19.00 Ormai manca solo un’ora alla chiusura dei seggi, ma il popolo di Gràcia ha preferito rimanere nelle strade piuttosto che lasciare da soli gli ultimi che ancora devono votare. Arrivati all’istituto tecnico del quartiere, troviamo una marea di gente, tutti festanti seduti in terra che cantano, ridono, scherzano; persino dei bambini che si divertono a disegnare sull’asfalto con i gessetti. Il clima è indescrivibile, si riesce a percepire la potenza emotiva delle migliaia di persone, tutti che guardano verso la porta del seggio aspettando che diano l’avviso della chiusura, così si potrà finalmente aspettare il momento fatidico del conteggio. Ecco che esce il delegato del seggio, ad avvisare che verranno fatte votare le ultime persone. Un religioso silenzio cala improvvisamente sulla folla, affinché possano sentire tutti. Finito l’intervento, esplode il consueto grido di libertà, a sfogare le ultime tensioni della giornata a suon di “Votarem”, per cancellare dalla mente quei 500 feriti attualmente accreditati, frutto della brutalità franchista dello stato spagnolo.

Ci chiamano da Pit-Roig, stanno chiudendo il seggio anticipatamente per evitare che la polizia arrivi sul più bello, ormai ci dicono che hanno votato più di mille persone. Sono sufficienti.

20.00 Comincia il conteggio delle schede, mentre da altre parti si continua a votare. In realtà, ci dicono, buona parte delle schede sono già state contate e messe in sicurezza, sostituendo le urne con delle urne in cui sono presenti delle schede vuote, così che se la polizia dovesse arrivare si porterà via quelle fasulle.

Ecco che torna il compagno deputato a comunicare con la folla: non riesco a capire cosa stia dicendo e ho perso di vista quelli che potrebbero tradurre qualche parola, ma dopotutto non importa. Anche perché ora che è finita – qui nel migliore dei modi nonostante il bilancio dei feriti sia arrivato a più di 700 e i seggi sequestrati in tutta la Catalogna sono stati più di 380, per un totale approssimativamente di 700mila voti invalidati – è ora di sfogarsi. Parte il coro “Hem votat!”, abbiamo votato, a ribadire che la questione centrale di questo referendum, osteggiato, criminalizzato e violentato dallo stato spagnolo, fosse la libertà di decidere della propria sorte, riprendere in mano lo strumento democratico più banale come quello del voto e tornare a dargli una concretezza.
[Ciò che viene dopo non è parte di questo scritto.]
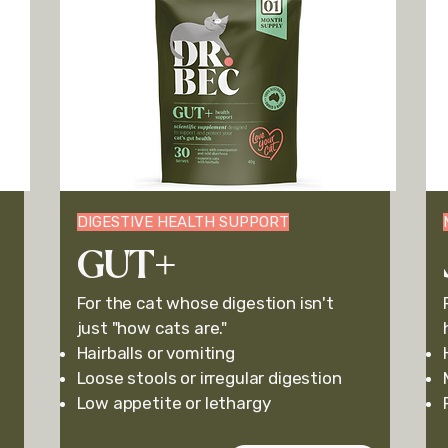
DIGESTIVE HEALTH SUPPORT
GUT+
For the cat whose digestion isn't
just "how cats are."
Hairballs or v
omiting
Loose stools or i
rregular digestion
Low appetite or lethargy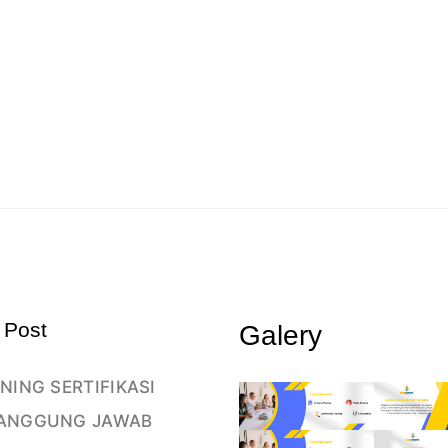
 Post
Galery
NING SERTIFIKASI
ANGGUNG JAWAB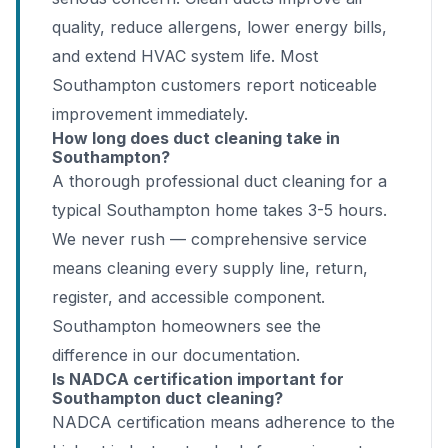
quality, reduce allergens, lower energy bills,
and extend HVAC system life. Most
Southampton customers report noticeable
improvement immediately.
How long does duct cleaning take in
Southampton?
A thorough professional duct cleaning for a
typical Southampton home takes 3-5 hours.
We never rush — comprehensive service
means cleaning every supply line, return,
register, and accessible component.
Southampton homeowners see the
difference in our documentation.
Is NADCA certification important for
Southampton duct cleaning?
NADCA certification means adherence to the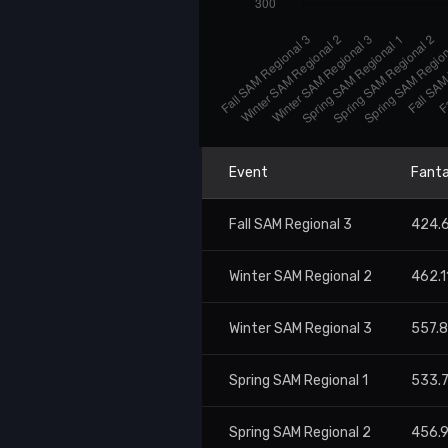
Event
Fanta
Fall SAM Regional 3
424.
Winter SAM Regional 2
462.1
Winter SAM Regional 3
557.
Spring SAM Regional 1
533.
Spring SAM Regional 2
456.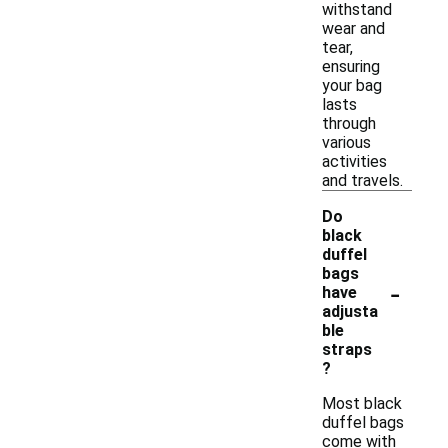
withstand
wear and
tear,
ensuring
your bag
lasts
through
various
activities
and travels.
Do
black
duffel
bags
-
have
adjusta
ble
straps
?
Most black
duffel bags
come with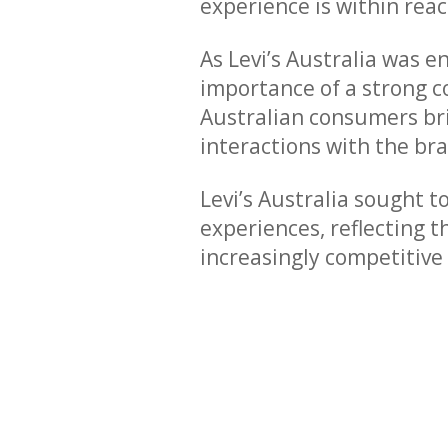
experience is within reac
As Levi’s Australia was e
importance of a strong c
Australian consumers bri
interactions with the br
Levi’s Australia sought t
experiences, reflecting 
increasingly competitive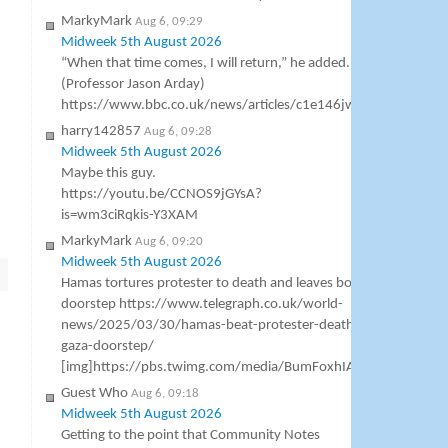
MarkyMark
Aug 6, 09:29
Midweek 5th August 2026
“When that time comes, I will return,” he added.
(Professor Jason Arday)
https://www.bbc.co.uk/news/articles/c1e146jw618o
harry142857
Aug 6, 09:28
Midweek 5th August 2026
Maybe this guy.
https://youtu.be/CCNOS9jGYsA?
is=wm3ciRqkis-Y3XAM
MarkyMark
Aug 6, 09:20
Midweek 5th August 2026
Hamas tortures protester to death and leaves body on family’s
doorstep https://www.telegraph.co.uk/world-
news/2025/03/30/hamas-beat-protester-death-oday-al-rabba
gaza-doorstep/
[img]https://pbs.twimg.com/media/BumFoxhIAAAL6_9.jpg[/i
Guest Who
Aug 6, 09:18
Midweek 5th August 2026
Getting to the point that Community Notes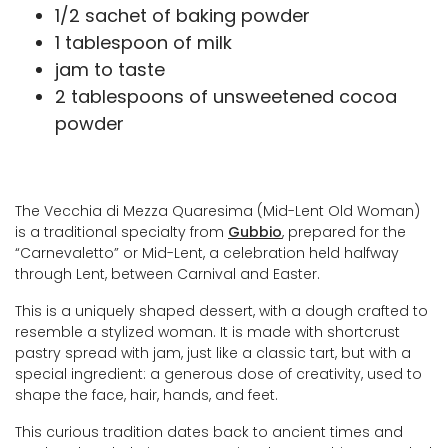
1/2 sachet of baking powder
1 tablespoon of milk
jam to taste
2 tablespoons of unsweetened cocoa
powder
The Vecchia di Mezza Quaresima (Mid-Lent Old Woman)
is a traditional specialty from
Gubbio
, prepared for the
“Carnevaletto” or Mid-Lent, a celebration held halfway
through Lent, between Carnival and Easter.
This is a uniquely shaped dessert, with a dough crafted to
resemble a stylized woman. It is made with shortcrust
pastry spread with jam, just like a classic tart, but with a
special ingredient: a generous dose of creativity, used to
shape the face, hair, hands, and feet.
This curious tradition dates back to ancient times and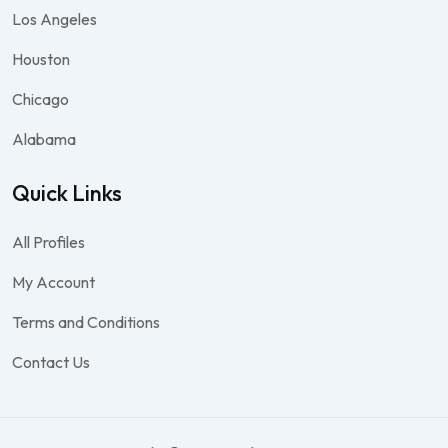
Los Angeles
Houston
Chicago
Alabama
Quick Links
All Profiles
My Account
Terms and Conditions
Contact Us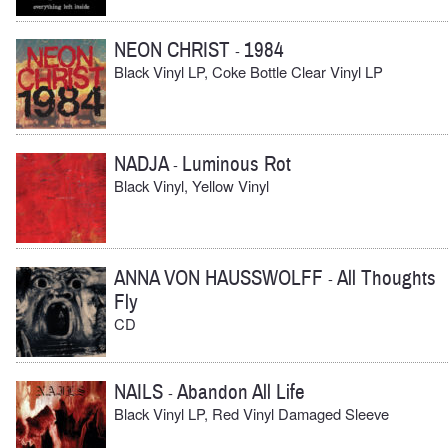
NEON CHRIST
1984
-
Black Vinyl LP, Coke Bottle Clear Vinyl LP
NADJA
Luminous Rot
-
Black Vinyl, Yellow Vinyl
ANNA VON HAUSSWOLFF
All Thoughts
-
Fly
CD
NAILS
Abandon All Life
-
Black Vinyl LP, Red Vinyl Damaged Sleeve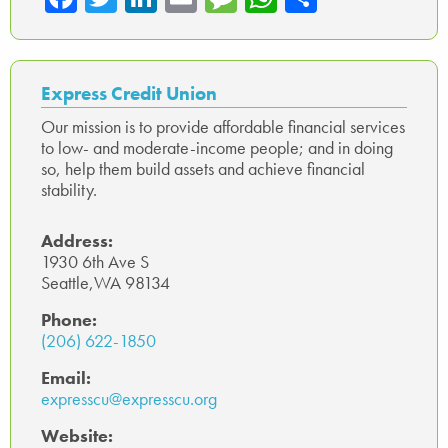
ce
wi
nk
m
es
ha
ar
b
tte
ed
ail
sa
ts
e
o
r
In
ge
A
Express Credit Union
ok
p
Our mission is to provide affordable financial services
to low- and moderate-income people; and in doing
p
so, help them build assets and achieve financial
stability.
Address:
1930 6th Ave S
Seattle,WA 98134
Phone:
(206) 622-1850
Email:
expresscu@expresscu.org
Website: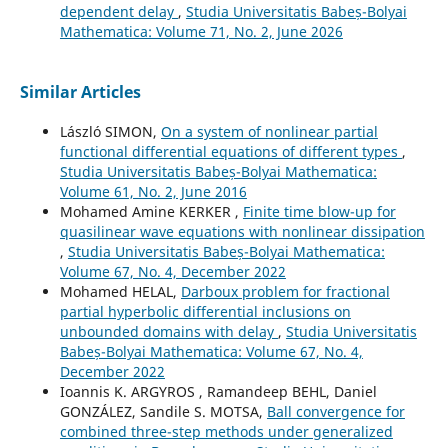
dependent delay
,
Studia Universitatis Babeș-Bolyai
Mathematica: Volume 71, No. 2, June 2026
Similar Articles
László SIMON,
On a system of nonlinear partial
functional differential equations of different types
,
Studia Universitatis Babeș-Bolyai Mathematica:
Volume 61, No. 2, June 2016
Mohamed Amine KERKER ,
Finite time blow-up for
quasilinear wave equations with nonlinear dissipation
,
Studia Universitatis Babeș-Bolyai Mathematica:
Volume 67, No. 4, December 2022
Mohamed HELAL,
Darboux problem for fractional
partial hyperbolic differential inclusions on
unbounded domains with delay
,
Studia Universitatis
Babeș-Bolyai Mathematica: Volume 67, No. 4,
December 2022
Ioannis K. ARGYROS , Ramandeep BEHL, Daniel
GONZÁLEZ, Sandile S. MOTSA,
Ball convergence for
combined three-step methods under generalized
Anche perché questa giornata, in cui la Spagna ha dimostrato di essere ancora uno stato fascista e franchista, ci ha confermato che se il voto contasse qualcosa non ce lo lascerebbero fare, come diceva Mark Twain.
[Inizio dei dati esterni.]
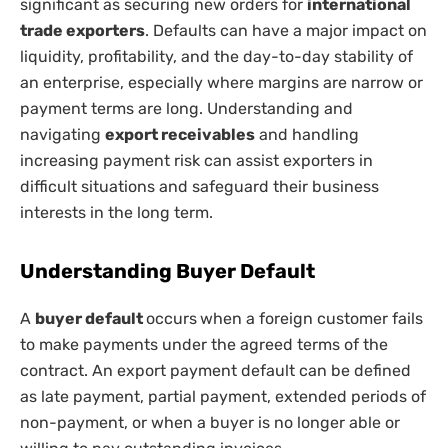
significant as securing new orders for
international
trade exporters
. Defaults can have a major impact on
liquidity, profitability, and the day-to-day stability of
an enterprise, especially where margins are narrow or
payment terms are long. Understanding and
navigating
export receivables
and handling
increasing payment risk can assist exporters in
difficult situations and safeguard their business
interests in the long term.
Understanding Buyer Default
A
buyer default
occurs
when a foreign customer fails
to make payments under the agreed terms of the
contract. An export payment default can be defined
as late payment, partial payment, extended periods of
non-payment, or when a buyer is no longer able or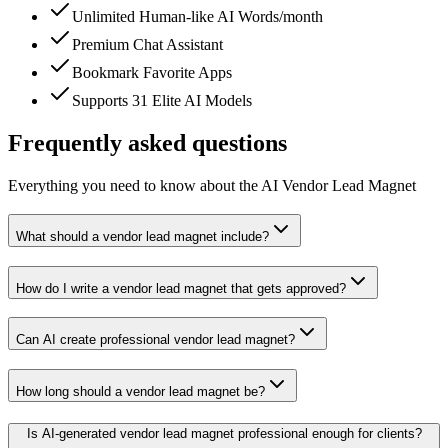
Unlimited Human-like AI Words/month
Premium Chat Assistant
Bookmark Favorite Apps
Supports 31 Elite AI Models
Frequently asked questions
Everything you need to know about the AI Vendor Lead Magnet
What should a vendor lead magnet include?
How do I write a vendor lead magnet that gets approved?
Can AI create professional vendor lead magnet?
How long should a vendor lead magnet be?
Is AI-generated vendor lead magnet professional enough for clients?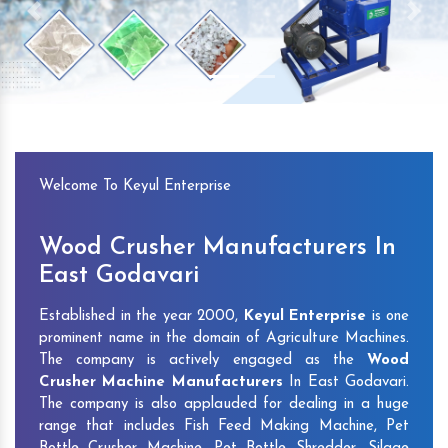
Previous
Next
Welcome To Keyul Enterprise
Wood Crusher Manufacturers In
East Godavari
Established in the year 2000,
Keyul Enterprise
is one
prominent name in the domain of Agriculture Machines.
The company is actively engaged as the
Wood
Crusher Machine Manufacturers
In East Godavari.
The company is also applauded for dealing in a huge
range that includes Fish Feed Making Machine, Pet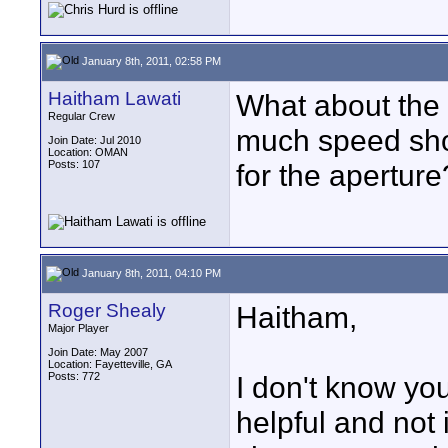
January 8th, 2011, 02:58 PM
Haitham Lawati
What about the
Regular Crew
much speed shou
Join Date: Jul 2010
Location: OMAN
Posts: 107
for the aperture
January 8th, 2011, 04:10 PM
Roger Shealy
Haitham,
Major Player
Join Date: May 2007
Location: Fayetteville, GA
Posts: 772
I don't know you
helpful and not 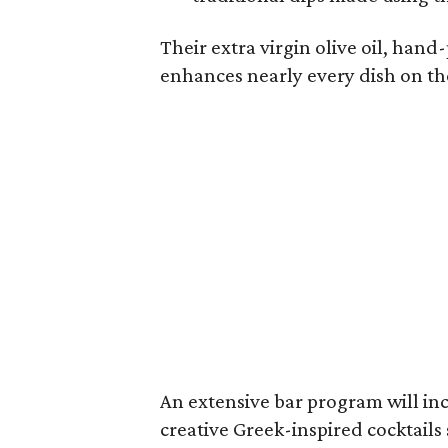
Their extra virgin olive oil, hand
enhances nearly every dish on t
An extensive bar program will in
creative Greek-inspired cocktails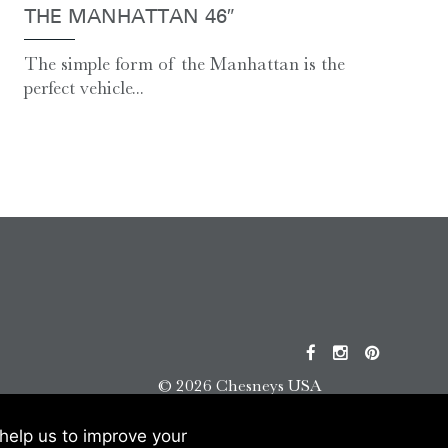
THE MANHATTAN 46″
The simple form of the Manhattan is the
perfect vehicle...
© 2026 Chesneys USA
This site is protected by reCAPTCHA.
help us to improve your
22.30 In Placa Catalunya ci aspetta la festa grande. Centinaia di migliaia di persone occupano la piazza, catalani festanti con le loro bandiere nazionali ma anche còrsi, scozzesi, baschi, irlandesi, bretoni, galiziani e ovviamente noi sardi. Persino uno che, con una bandierina in cima ad una canna da pesca e un cartello con su scritto “Azzorre libere” rivendica l’indipendenza dell’arcipelago occupato dallo stato portoghese. Tutti insieme aspettiamo che la tv catalana passi al megaschermo i risultati ufficiali della consultazione, che arriva dopo poco: 90% di SI. A prescindere dai vari ragionamenti che si possono fare, che ora non interessano a nessuno, quasi 3 milioni di persone sono andate a votare, contando anche i voti sequestrati. La Catalogna vuole essere un nuovo Paese, perché così è stato deciso a furor di popolo. Hola nou Paìs.